EXTRACTED TEXT.
The University of East Anglia Climate Research Unit used to describe itself as “widely recognised as one of the world’s leading institutions concerned with the study of natural and anthropogenic climate change.”

After a Russian web-site offered a collection of stolen emails revealing conversations expressing doubts about Anthropogenic Global Warming, frustration at the inability of current models to predict actual climate, discussions of how to manipulate counter-evidence, and even fantasies about beating up scientific opponents, it is probably in the future going to recognized as a questionable, highly partisan source of suspect information, requiring the most careful independent review and confirmation.

The story is complicated, and the response from the left, which is invested in theories of Anthropogenic Global Warming (AGW) because they justify its preferred statist agenda and support its Manichaean hostility toward human productivity and prosperity, has been voluminous.

I do feel obliged to supply a basic tour d’horison of the affair.

Who leaked the emails? here (IMPORTANT: contains links to compressed copies of files since deleted from original Russian source.)


Andrew Bolt
does the best job of summarizing the original story.

EXTRACTED DATA.

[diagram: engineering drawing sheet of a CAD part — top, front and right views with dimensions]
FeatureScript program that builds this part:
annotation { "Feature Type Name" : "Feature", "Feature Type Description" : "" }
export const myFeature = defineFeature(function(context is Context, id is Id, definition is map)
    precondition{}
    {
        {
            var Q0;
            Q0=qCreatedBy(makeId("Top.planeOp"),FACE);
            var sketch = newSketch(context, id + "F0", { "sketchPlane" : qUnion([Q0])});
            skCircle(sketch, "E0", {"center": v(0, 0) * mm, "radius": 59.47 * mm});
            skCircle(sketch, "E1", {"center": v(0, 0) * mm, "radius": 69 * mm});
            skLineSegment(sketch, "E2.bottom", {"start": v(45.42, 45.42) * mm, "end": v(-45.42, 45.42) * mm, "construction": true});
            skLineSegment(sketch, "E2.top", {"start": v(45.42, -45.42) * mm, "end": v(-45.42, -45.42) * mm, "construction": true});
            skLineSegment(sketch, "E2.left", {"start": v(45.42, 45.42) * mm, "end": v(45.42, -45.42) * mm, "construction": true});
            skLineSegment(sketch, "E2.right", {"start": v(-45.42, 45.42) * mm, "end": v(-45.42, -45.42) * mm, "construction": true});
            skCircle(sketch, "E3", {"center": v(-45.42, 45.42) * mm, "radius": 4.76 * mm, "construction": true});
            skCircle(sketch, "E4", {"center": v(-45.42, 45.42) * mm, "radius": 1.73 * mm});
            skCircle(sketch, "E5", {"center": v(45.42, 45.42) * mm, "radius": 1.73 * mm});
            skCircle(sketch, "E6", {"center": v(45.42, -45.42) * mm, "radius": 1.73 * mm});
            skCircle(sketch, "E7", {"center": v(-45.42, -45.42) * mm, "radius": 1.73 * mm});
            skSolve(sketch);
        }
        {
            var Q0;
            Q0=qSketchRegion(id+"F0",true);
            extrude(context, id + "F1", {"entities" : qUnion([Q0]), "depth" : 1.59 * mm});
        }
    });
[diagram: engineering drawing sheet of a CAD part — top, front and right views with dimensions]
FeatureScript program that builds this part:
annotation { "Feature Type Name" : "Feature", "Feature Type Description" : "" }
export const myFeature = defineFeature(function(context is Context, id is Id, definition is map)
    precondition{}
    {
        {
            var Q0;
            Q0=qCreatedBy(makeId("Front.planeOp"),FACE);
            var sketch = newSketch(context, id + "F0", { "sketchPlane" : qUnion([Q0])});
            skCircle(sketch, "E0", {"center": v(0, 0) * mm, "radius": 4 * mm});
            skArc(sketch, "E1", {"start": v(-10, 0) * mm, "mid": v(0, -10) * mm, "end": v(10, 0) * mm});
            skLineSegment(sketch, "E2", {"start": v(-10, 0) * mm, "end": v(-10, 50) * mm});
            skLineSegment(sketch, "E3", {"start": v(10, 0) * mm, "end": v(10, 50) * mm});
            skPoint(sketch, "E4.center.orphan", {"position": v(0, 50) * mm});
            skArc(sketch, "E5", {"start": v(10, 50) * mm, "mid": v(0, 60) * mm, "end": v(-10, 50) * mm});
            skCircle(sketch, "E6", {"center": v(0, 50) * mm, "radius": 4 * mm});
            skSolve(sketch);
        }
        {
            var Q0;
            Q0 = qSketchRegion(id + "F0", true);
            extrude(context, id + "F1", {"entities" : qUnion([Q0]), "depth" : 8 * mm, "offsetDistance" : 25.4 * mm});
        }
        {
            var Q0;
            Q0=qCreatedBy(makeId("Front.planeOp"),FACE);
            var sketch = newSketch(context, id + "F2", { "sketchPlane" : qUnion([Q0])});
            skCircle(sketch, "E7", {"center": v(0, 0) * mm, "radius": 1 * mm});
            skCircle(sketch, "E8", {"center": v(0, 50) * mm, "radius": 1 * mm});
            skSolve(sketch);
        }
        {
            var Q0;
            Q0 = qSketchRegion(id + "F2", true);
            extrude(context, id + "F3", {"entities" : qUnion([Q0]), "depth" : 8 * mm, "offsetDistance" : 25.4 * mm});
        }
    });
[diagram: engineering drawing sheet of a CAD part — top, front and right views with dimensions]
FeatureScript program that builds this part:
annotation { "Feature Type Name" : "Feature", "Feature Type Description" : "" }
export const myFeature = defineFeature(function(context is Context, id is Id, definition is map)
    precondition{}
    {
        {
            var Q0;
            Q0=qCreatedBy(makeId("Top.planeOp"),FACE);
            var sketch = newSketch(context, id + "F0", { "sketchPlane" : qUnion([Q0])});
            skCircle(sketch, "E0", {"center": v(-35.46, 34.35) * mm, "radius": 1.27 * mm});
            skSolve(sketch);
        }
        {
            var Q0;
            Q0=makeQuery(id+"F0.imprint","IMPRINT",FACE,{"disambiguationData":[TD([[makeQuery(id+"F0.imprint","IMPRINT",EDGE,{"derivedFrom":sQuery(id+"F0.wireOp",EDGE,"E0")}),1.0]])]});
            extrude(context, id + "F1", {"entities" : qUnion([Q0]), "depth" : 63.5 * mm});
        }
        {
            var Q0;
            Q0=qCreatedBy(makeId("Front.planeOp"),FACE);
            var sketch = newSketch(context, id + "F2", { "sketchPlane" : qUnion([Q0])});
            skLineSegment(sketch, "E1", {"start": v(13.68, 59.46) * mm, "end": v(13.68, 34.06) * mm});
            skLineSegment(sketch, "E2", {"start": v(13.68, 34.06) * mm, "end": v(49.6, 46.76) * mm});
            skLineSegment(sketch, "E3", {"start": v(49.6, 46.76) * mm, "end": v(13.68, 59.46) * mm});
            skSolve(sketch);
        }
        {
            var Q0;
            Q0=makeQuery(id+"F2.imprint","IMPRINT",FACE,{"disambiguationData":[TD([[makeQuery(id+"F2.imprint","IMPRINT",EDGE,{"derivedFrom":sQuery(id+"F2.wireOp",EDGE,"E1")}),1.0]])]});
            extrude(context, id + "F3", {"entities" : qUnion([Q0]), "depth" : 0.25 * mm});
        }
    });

ASSIGNED TASK. Resume the piece on the leaked Climate Research Unit emails, picking up right after its final sentence.

RESULT.
James Delingpole, at the Telegraph, collects a number of the best damning quotations from the leaked emails:

Manipulation of evidence:

    I’ve just completed Mike’s Nature trick of adding in the real temps to each series for the last 20 years (ie from 1981 onwards) amd from 1961 for Keith’s to hide the decline.

Private doubts about whether the world really is heating up:

    The fact is that we can’t account for the lack of warming at the moment and it is a travesty that we can’t. The CERES data published in the August BAMS 09 supplement on 2008 shows there should be even more warming: but the data are surely wrong. Our observing system is inadequate.

Suppression of evidence:

    Can you delete any emails you may have had with Keith re AR4?

    Keith will do likewise. He’s not in at the moment – minor family crisis.

    Can you also email Gene and get him to do the same? I don’t have his new email address.

    We will be getting Caspar to do likewise.

….

Attempts to disguise the inconvenient truth of the Medieval Warm Period (MWP):

    ……Phil and I have recently submitted a paper using about a dozen NH records that fit this category, and many of which are available nearly 2K back–I think that trying to adopt a timeframe of 2K, rather than the usual 1K, addresses a good earlier point that Peck made w/ regard to the memo, that it would be nice to try to “contain” the putative “MWP”, even if we don’t yet have a hemispheric mean reconstruction available that far back….

And, perhaps most reprehensibly, a long series of communications discussing how best to squeeze dissenting scientists out of the peer review process. How, in other words, to create a scientific climate in which anyone who disagrees with AGW can be written off as a crank, whose views do not have a scrap of authority.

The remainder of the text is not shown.